On 21 April 2026, alongside its H1 2026 results, ABF's board announced it had reached a definitive decision to proceed with a demerger of its Retail business trading as Primark from its Food operations, to be known as FoodCo. The separation is to be effected by way of a dividend demerger, under which existing ABF shareholders will receive shares in Primark directly, without any cash consideration, retaining their existing holding in FoodCo simultaneously. Both entities are expected to list on the Equity Shares (Commercial Companies) category of the London Stock Exchange and, given their scale, are anticipated to be constituents of the FTSE 100 on admission. The timetable targets completion before the end of the 2027 calendar year, with a probable sweet spot between June and October of that year, as indicated by ABF's Chairman.
This report initiates coverage on Primark as a standalone investment case ahead of that listing. Primark is, by annualised revenue of approximately £9.5bn, the largest pure-play international apparel retailer that will exist on the London Stock Exchange. It operates a business model that is structurally differentiated from its peers: physical-only stores, no ecommerce fulfilment cost base, a lean central supply chain managed from Dublin, disciplined capital allocation, and a consistent track record of strong free cash flow generation across most market environments. It is also a business confronting genuine structural questions: the competitive pressure from Shein and Temu, the long absence from online retail, and the challenge of reigniting like-for-like sales in a weak European consumer environment.
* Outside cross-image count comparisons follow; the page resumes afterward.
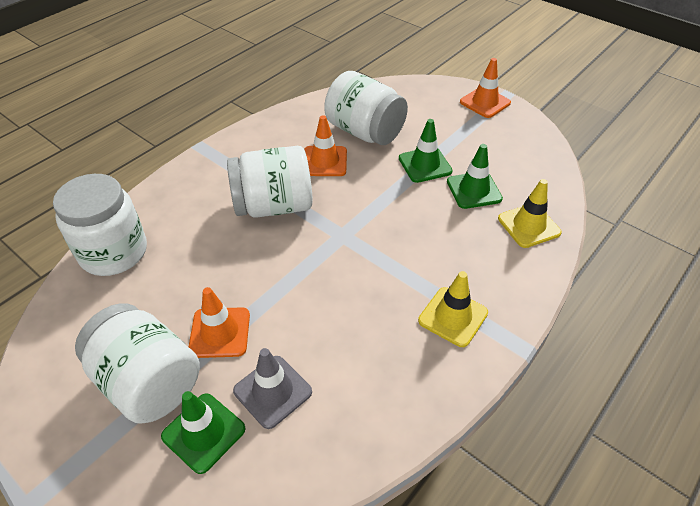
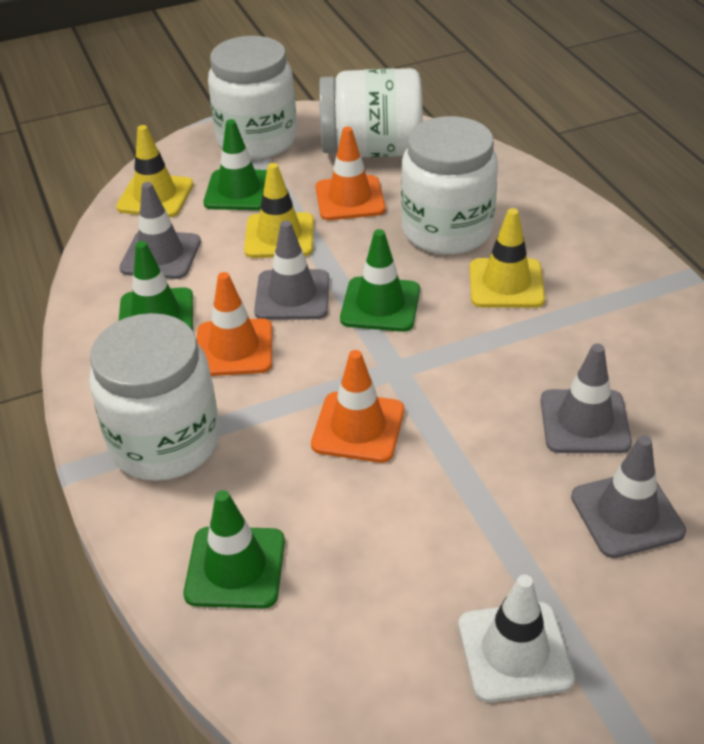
green traffic cone: 3 -> 4
grey traffic cone: 1 -> 4
white traffic cone: 0 -> 1
yellow traffic cone: 2 -> 3

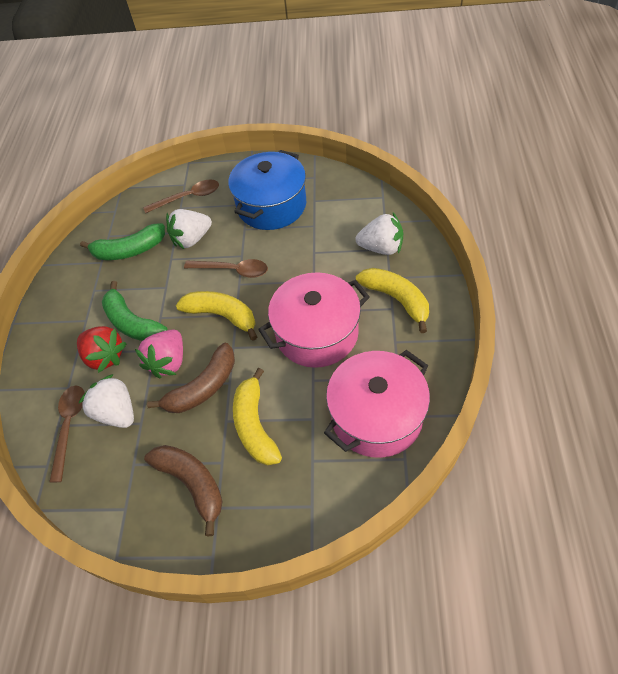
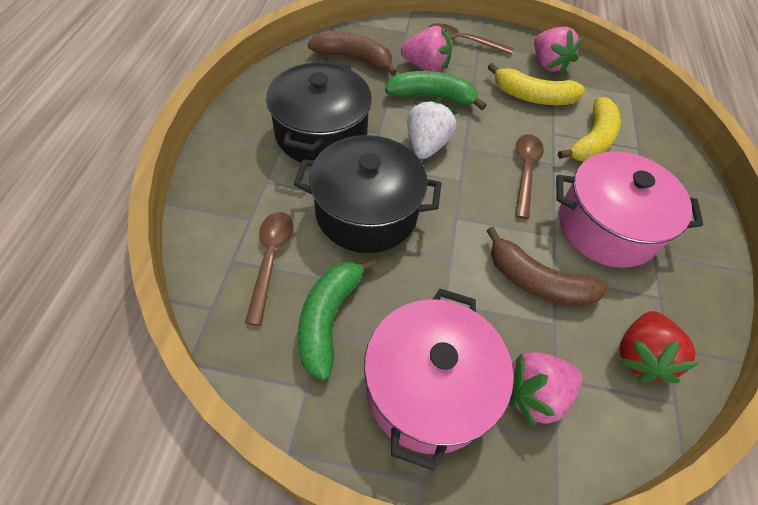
black pot: 0 -> 2
blue pot: 1 -> 0
pink strawberry: 1 -> 3
white strawberry: 3 -> 1
yellow banana: 3 -> 2

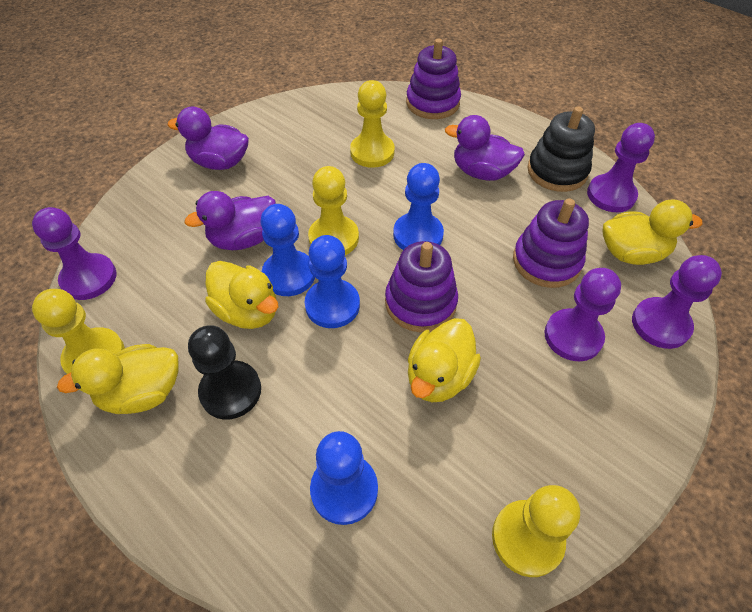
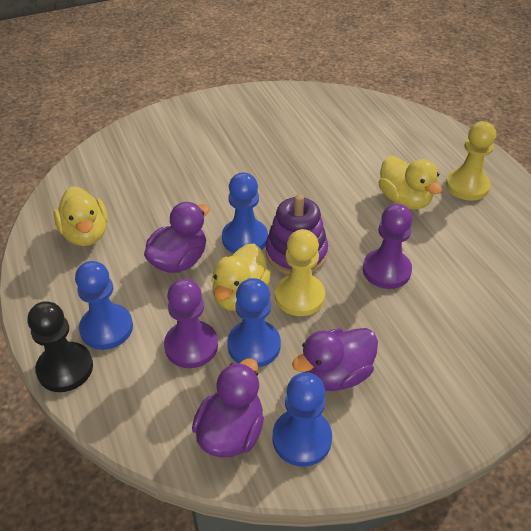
black stacking toy: 1 -> 0
purple pawn: 4 -> 2
purple stacking toy: 3 -> 1
yellow duck: 4 -> 3
yellow pawn: 4 -> 2

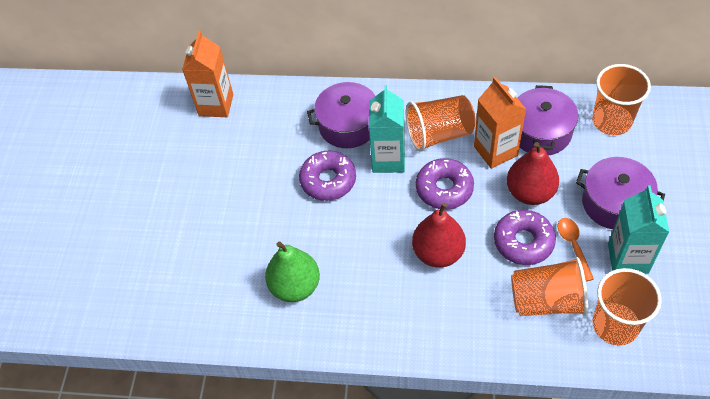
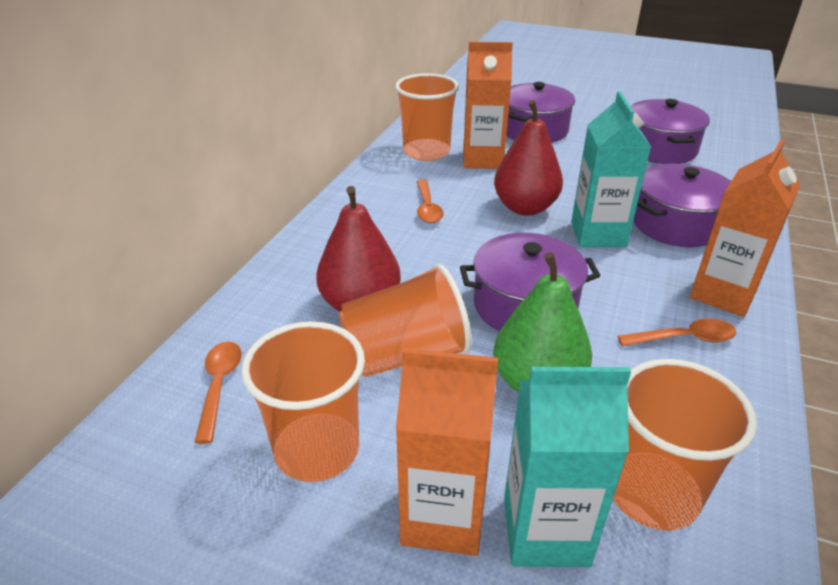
orange carton: 2 -> 3
orange spoon: 1 -> 3
purple donut: 3 -> 0
purple pot: 3 -> 4

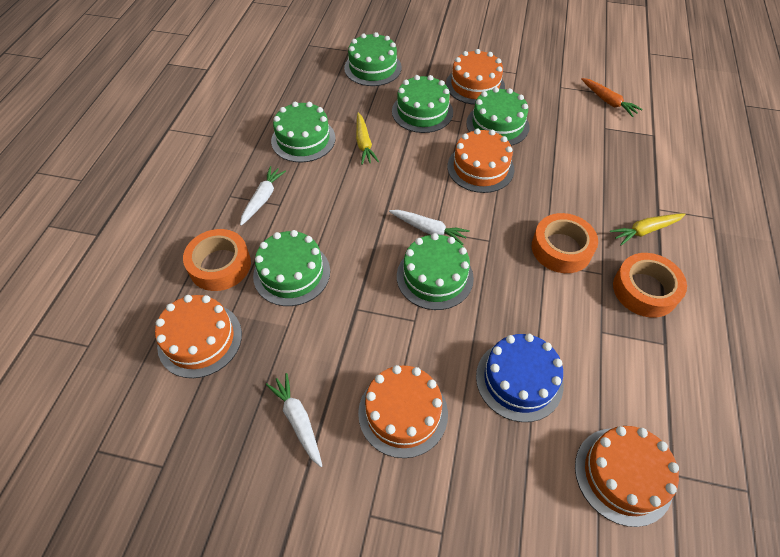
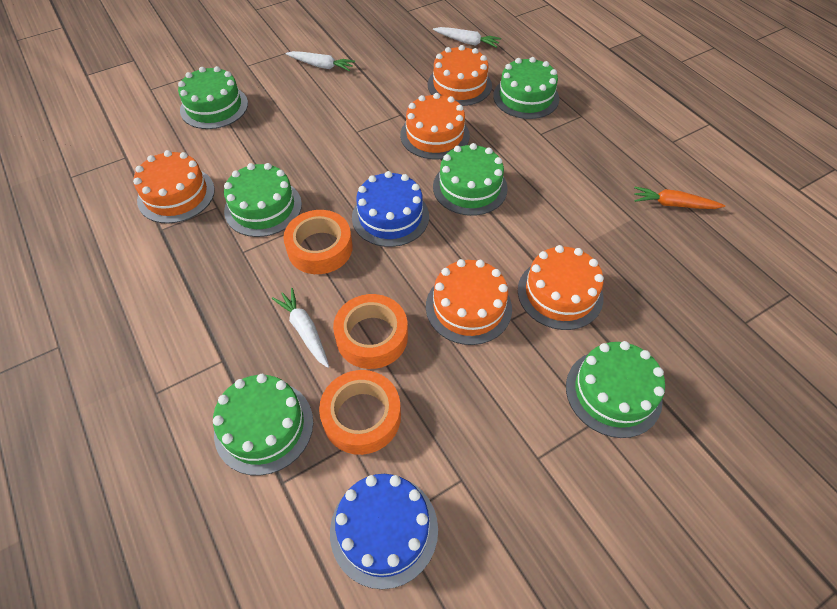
blue cake: 1 -> 2
yellow carrot: 2 -> 0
The investment case requires both to be held simultaneously.
We believe the demerger is the right structural decision, that Primark deserves a materially higher EV/EBITDA multiple as a standalone listed entity than it is currently afforded inside ABF, and that the valuation range implied by peer comparisons, approximately 10x to 13x EV/EBITDA represents a substantial re-rating from today's blended 6x. We are constructive on the long-term case and cautious on the near-term execution risk.